Taglio delle liste d’attesa? Le aziende: «Metà dei pazienti non risponde e tanti rifiutano le nuove date per le visite»
A dicembre l’annuncio del programma per la riduzione dei tempi per gli esami al Brotzu e alla Asl di Cagliari. Ma non tutto sembra aver funzionato per il meglioPer restare aggiornato entra nel nostro canale Whatsapp
La metà dei pazienti contattati non ha risposto alle chiamate. E tra chi lo ha fatto, tanti – fino al 78% – non hanno accettato il ricollocamento della visita. Qualcosa si è mosso, ma non sembra florido il bilancio del programma del taglio delle liste d’attesa annunciato a dicembre dalla Regione. Un piano che al Brotzu doveva passare da esami effettuati anche nel fine settimana e nei festivi, mentre alla Asl di Cagliari si era deciso di procedere con una caterva di telefonate per occupare tutti gli spazi rimasti liberi per le più svariate ragioni. A sentire le aziende, un (bel) po’ di “colpa” sarebbe dell’utenza. Ma forse non tutto ha proceduto come annunciato.
Il Brotzu
Dall’Arnas Brotzu, nei giorni scorsi, è stato fatto sapere che «i dati risultano realmente significativi solo se valutati su un arco temporale adeguato, indicativamente non inferiore ai tre mesi dall’avvio delle attività».
Nella prima decade di febbraio (con programma varato a dicembre, ndr) risultava «realizzato un primo intervento della durata di quattro settimane, concluso nel mese di dicembre, che ha coinvolto sia le specialità chirurgiche che quelle ambulatoriali».
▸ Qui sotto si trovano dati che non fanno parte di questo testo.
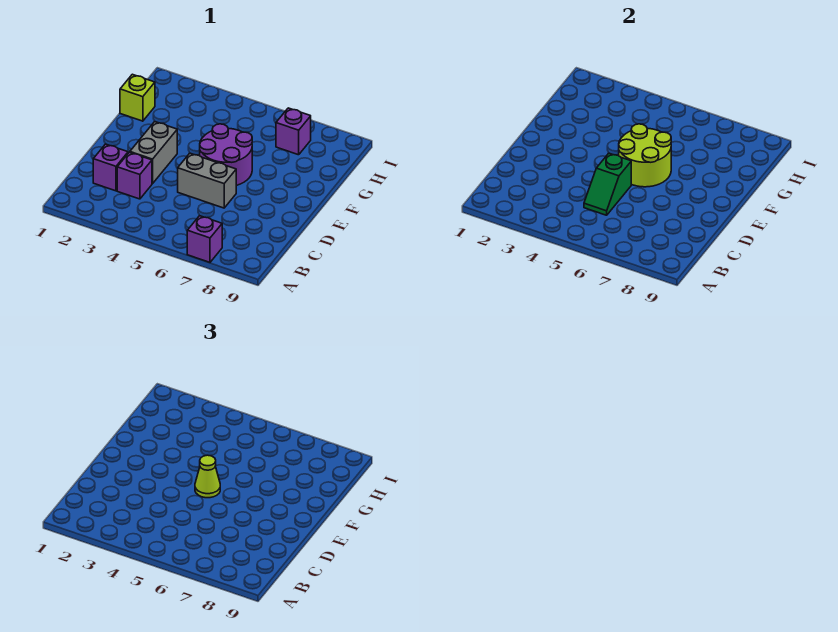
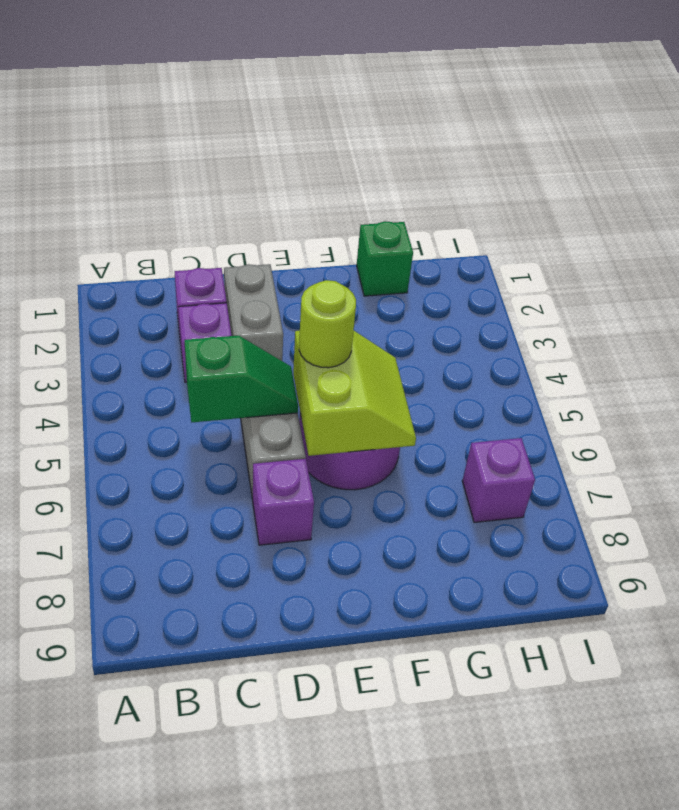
purple 1x1 brick [187,216,222,262] -> purple 1x1 brick moved to [253,459,314,545]
green 1x2 slope [584,153,631,215] -> green 1x2 slope turned to [185,335,298,422]
grey 1x2 brick [130,122,177,184] -> grey 1x2 brick turned to [224,264,283,361]
lime 2x2 round brick [619,124,671,187] -> lime 2x2 slope [293,331,416,456]
lime 1x1 cone [195,455,220,498] -> lime 1x1 round brick [299,280,356,368]
lime 1x1 brick [120,74,155,121] -> green 1x1 brick [357,221,413,296]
L’elemento considerato «più rilevante» sarebbero le cosiddette “liste sporche”. Come quella della struttura complessa di Ematologia: «A fronte di una lista d’attesa iniziale di circa 700 pazienti, ne sono stati contattati 190 per anticipare la visita. Di questi, solo 64 hanno accettato l’anticipo. Dei restanti 126 pazienti, circa la metà non ha risposto ai contatti telefonici, mentre l’altra metà ha preferito mantenere l’appuntamento originariamente programmato».
Secondo l’Arnas «questo dato evidenzia come una parte consistente delle liste non corrisponda a un bisogno immediato o attuale di prestazioni e come sia necessario procedere a una bonifica e aggiornamento delle liste stesse».
La Asl di Cagliari
Alla Asl un bilancio è stato stilato all’inizio del mese e evidenzierebbe «un significativo miglioramento nel tasso di occupazione delle agende, la maggio parte delle quali hanno raggiunto un tasso di occupazione del 100%».
Un'altra area di analisi riguarda l'attività del call center: «L'andamento delle telefonate gestite ha superato le previsioni iniziali concordate tra Asl e Covisian. In media, il call center elabora circa 500 telefonate al giorno, eccedendo quindi la previsione di 450». Dall’azienda sanitaria sottolineano: «È importante notare che oltre il 42% dei pazienti risulta irraggiungibile. Nell'ambito degli utenti che si riesce a contattare circa il 78% rifiuta il riposizionamento proposto, il ricollocamento è accettato dal 22%. In caso di mancata risposta al primo contatto del call center, il 50% degli utenti si è attivato per contattare nuovamente la struttura: questa strategia ha consentito di ottenere un riposizionamento nel 23% dei casi. Nel complesso sono stati ricollocati quasi 1900 utenti».
Questa situazione, a fronte delle 2200 ore assegnate in totale per il ricollocamento, «ha determinato un incremento evidente nel volume di lavoro».